- [Task] Write out the entire listing below exactly as it appears, minus any pictures.

- [Dataset content]
__________________________________________________
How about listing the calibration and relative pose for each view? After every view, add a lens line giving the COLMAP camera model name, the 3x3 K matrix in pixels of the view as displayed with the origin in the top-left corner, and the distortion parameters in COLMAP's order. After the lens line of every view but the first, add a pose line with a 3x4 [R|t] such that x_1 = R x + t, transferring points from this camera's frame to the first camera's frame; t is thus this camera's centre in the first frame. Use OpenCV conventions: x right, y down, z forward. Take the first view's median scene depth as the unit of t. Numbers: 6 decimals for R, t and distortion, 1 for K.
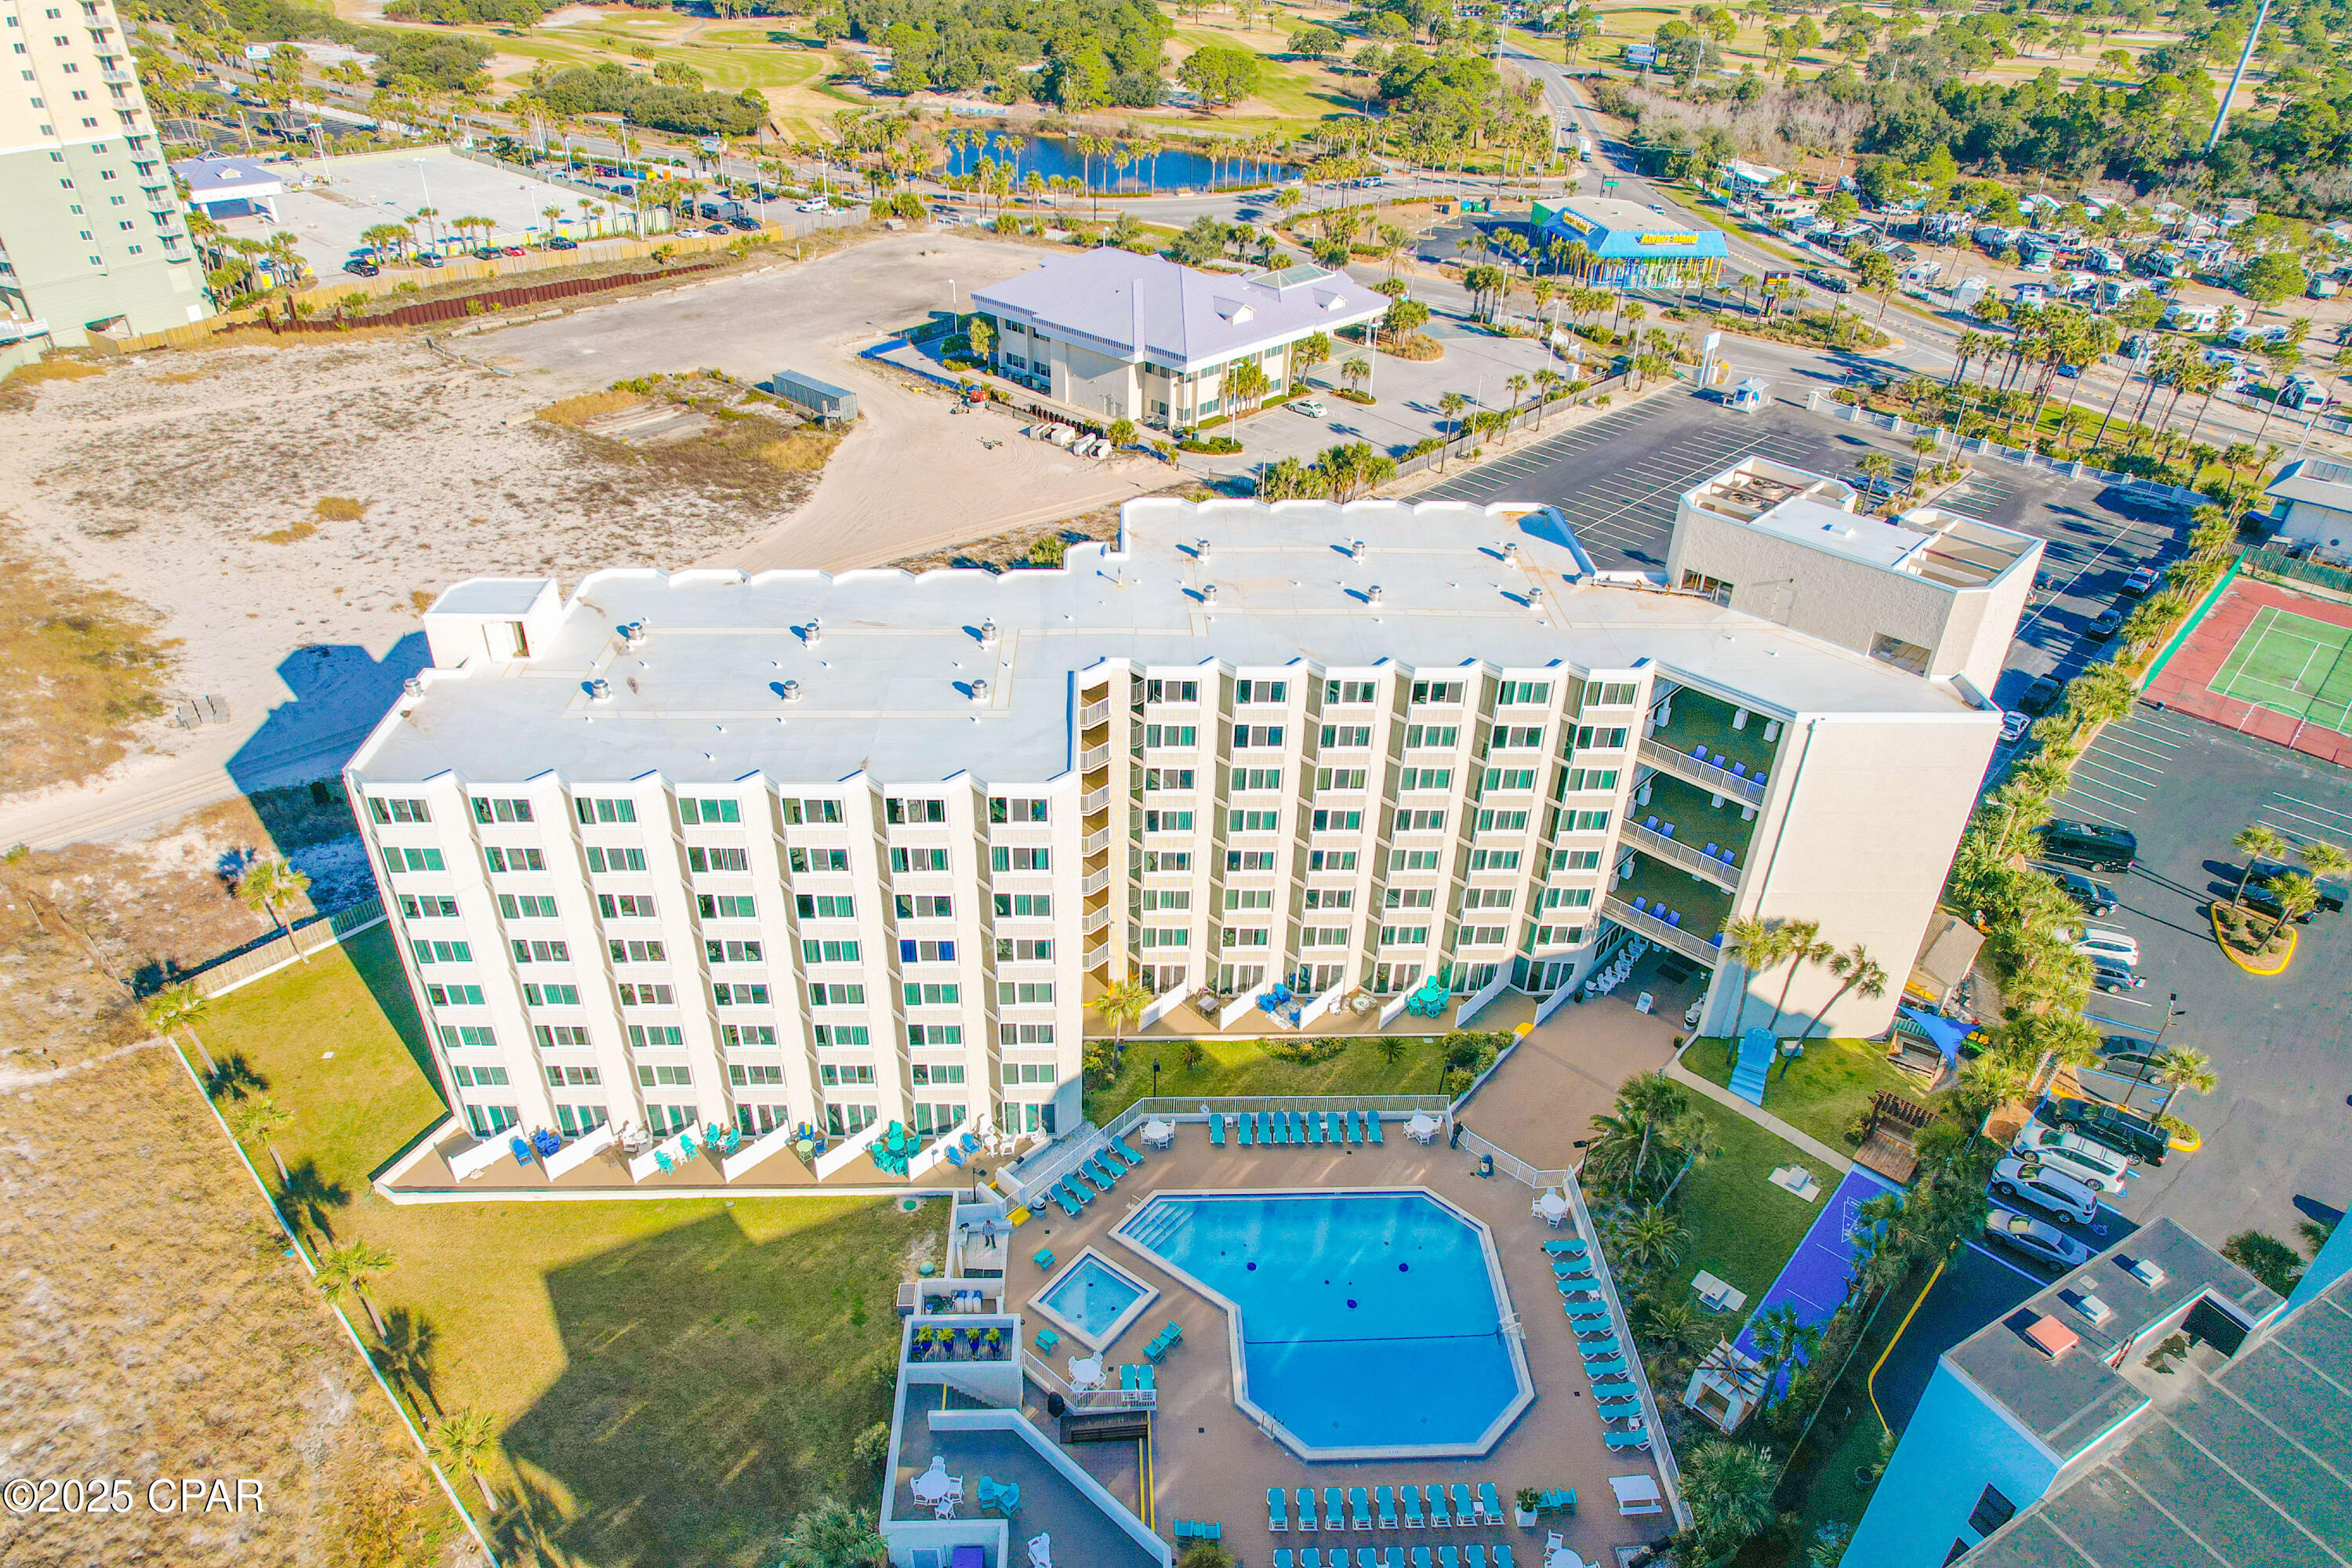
lens RADIAL K [[1527.3, 0, 1178.7], [0, 1527.3, 873.8], [0, 0, 1]] dist [-0.071501, 0.056453]
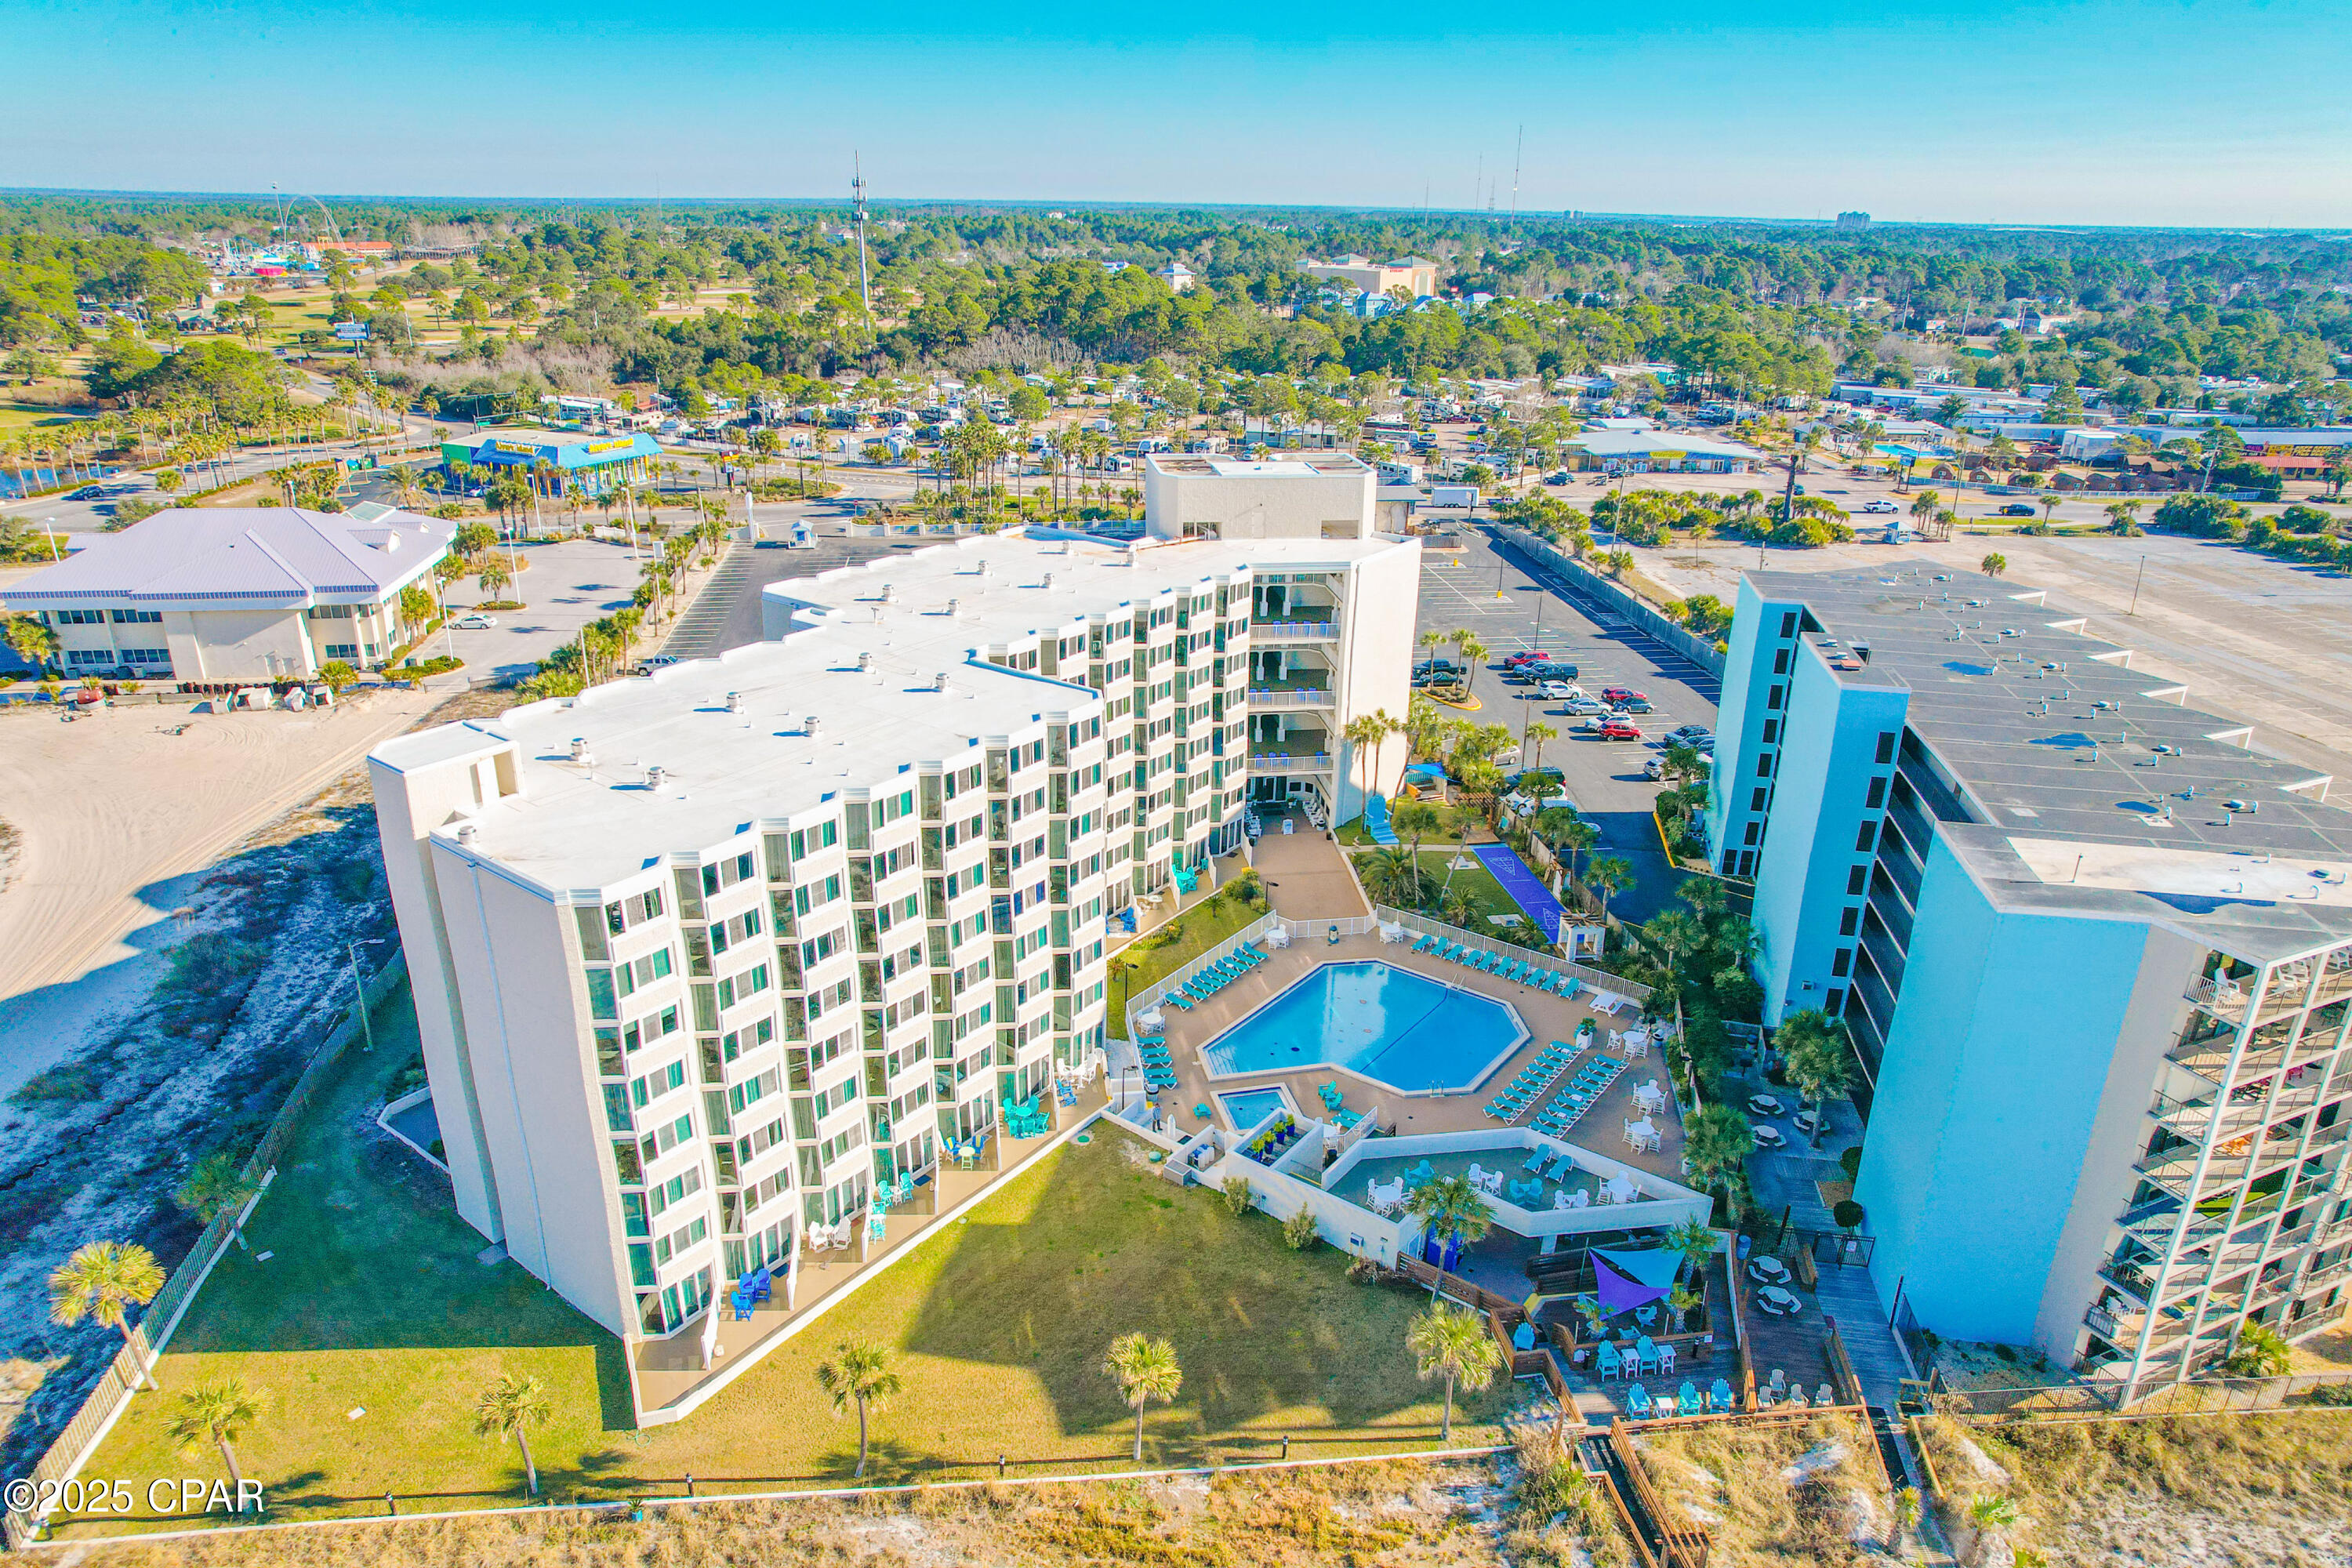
lens RADIAL K [[1487.8, 0, 1278.5], [0, 1487.8, 830.6], [0, 0, 1]] dist [-0.060643, 0.051943]
pose [[0.609468, -0.332280, 0.719818, -0.415197], [0.454705, 0.890264, 0.025963, 0.031492], [-0.649455, 0.311481, 0.693677, 0.058653]]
__________________________________________________
- [Task output]
How about listing the calibration and relative pose for each view? After every view, add a lens line giving the COLMAP camera model name, the 3x3 K matrix in pixels of the view as displayed with the origin in the top-left corner, and the distortion parameters in COLMAP's order. After the lens line of every view but the first, add a pose line with a 3x4 [R|t] such that x_1 = R x + t, transferring points from this camera's frame to the first camera's frame; t is thus this camera's centre in the first frame. Use OpenCV conventions: x right, y down, z forward. Take the first view's median scene depth as the unit of t. Numbers: 6 decimals for R, t and distortion, 1 for K.
lens RADIAL K [[1527.3, 0, 1178.7], [0, 1527.3, 873.8], [0, 0, 1]] dist [-0.071501, 0.056453]
lens RADIAL K [[1487.8, 0, 1278.5], [0, 1487.8, 830.6], [0, 0, 1]] dist [-0.060643, 0.051943]
pose [[0.609468, -0.332280, 0.719818, -0.415197], [0.454705, 0.890264, 0.025963, 0.031492], [-0.649455, 0.311481, 0.693677, 0.058653]]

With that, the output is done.